▶ **Task description**: Find the word "video" in the records and copy every line where it occurs.

** Opening Material to process block **

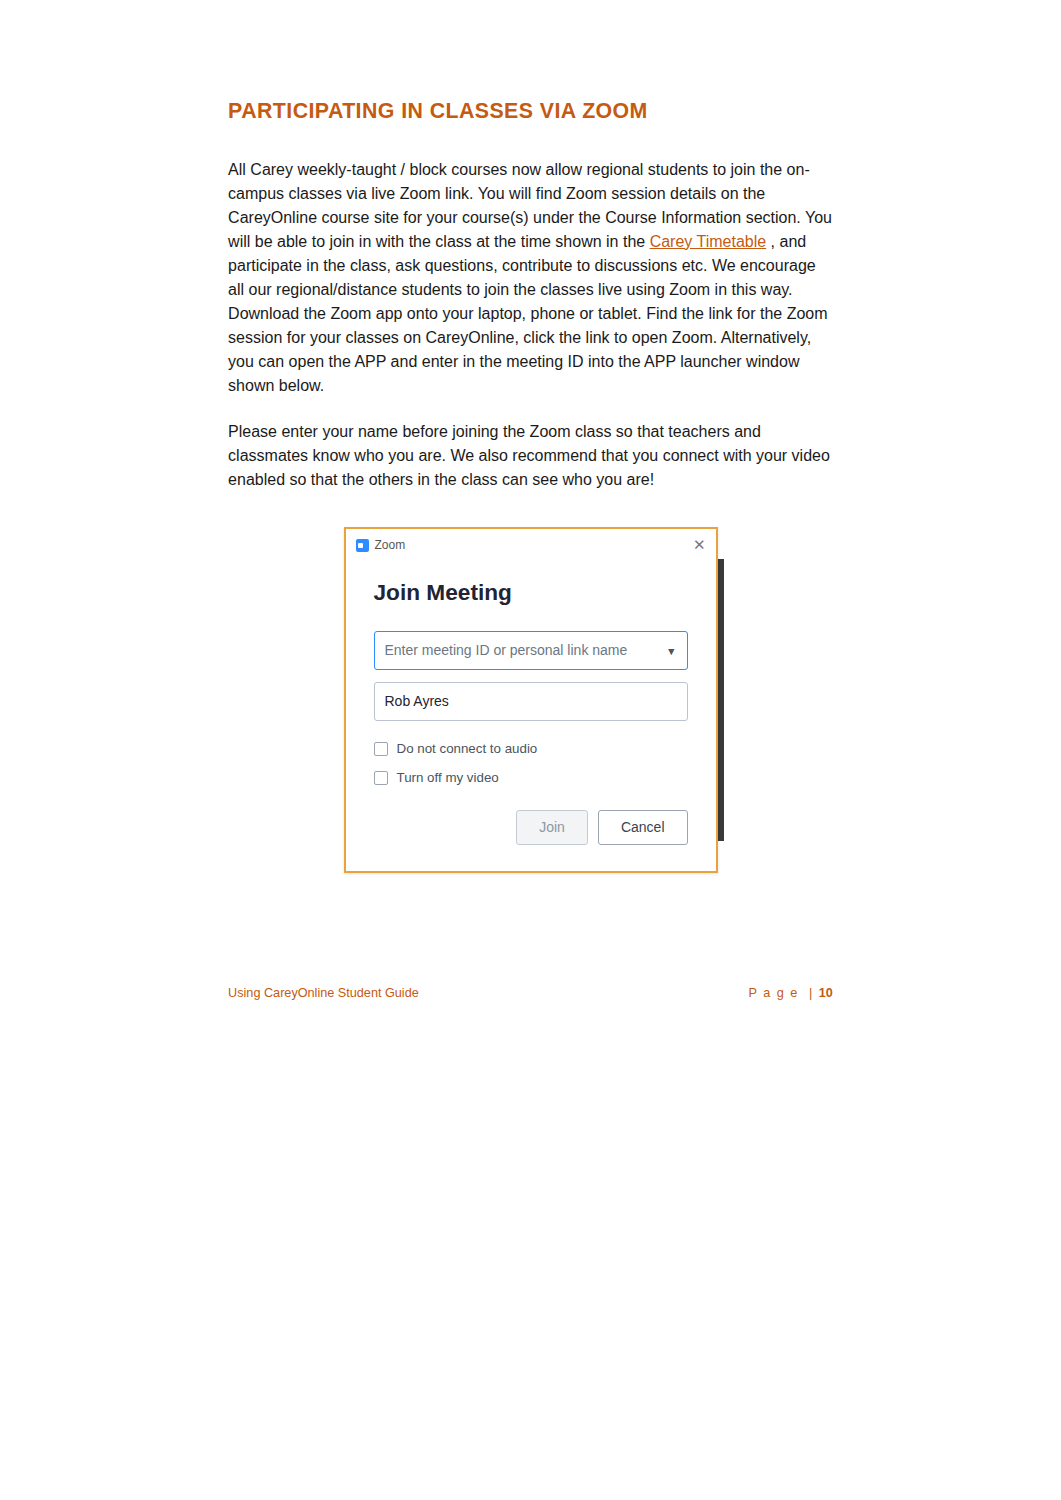Participating in Classes via Zoom
All Carey weekly-taught / block courses now allow regional students to join the on-campus classes via live Zoom link. You will find Zoom session details on the CareyOnline course site for your course(s) under the Course Information section. You will be able to join in with the class at the time shown in the Carey Timetable , and participate in the class, ask questions, contribute to discussions etc. We encourage all our regional/distance students to join the classes live using Zoom in this way. Download the Zoom app onto your laptop, phone or tablet. Find the link for the Zoom session for your classes on CareyOnline, click the link to open Zoom. Alternatively, you can open the APP and enter in the meeting ID into the APP launcher window shown below.
Please enter your name before joining the Zoom class so that teachers and classmates know who you are. We also recommend that you connect with your video enabled so that the others in the class can see who you are!
Zoom
✕
Join Meeting
Enter meeting ID or personal link name ▼
Rob Ayres
Do not connect to audio
Turn off my video
Join Cancel
Using CareyOnline Student Guide P a g e | 10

** Closing Material to process block **

▶ **The answer**:
Please enter your name before joining the Zoom class so that teachers and classmates know who you are. We also recommend that you connect with your video enabled so that the others in the class can see who you are!
Turn off my video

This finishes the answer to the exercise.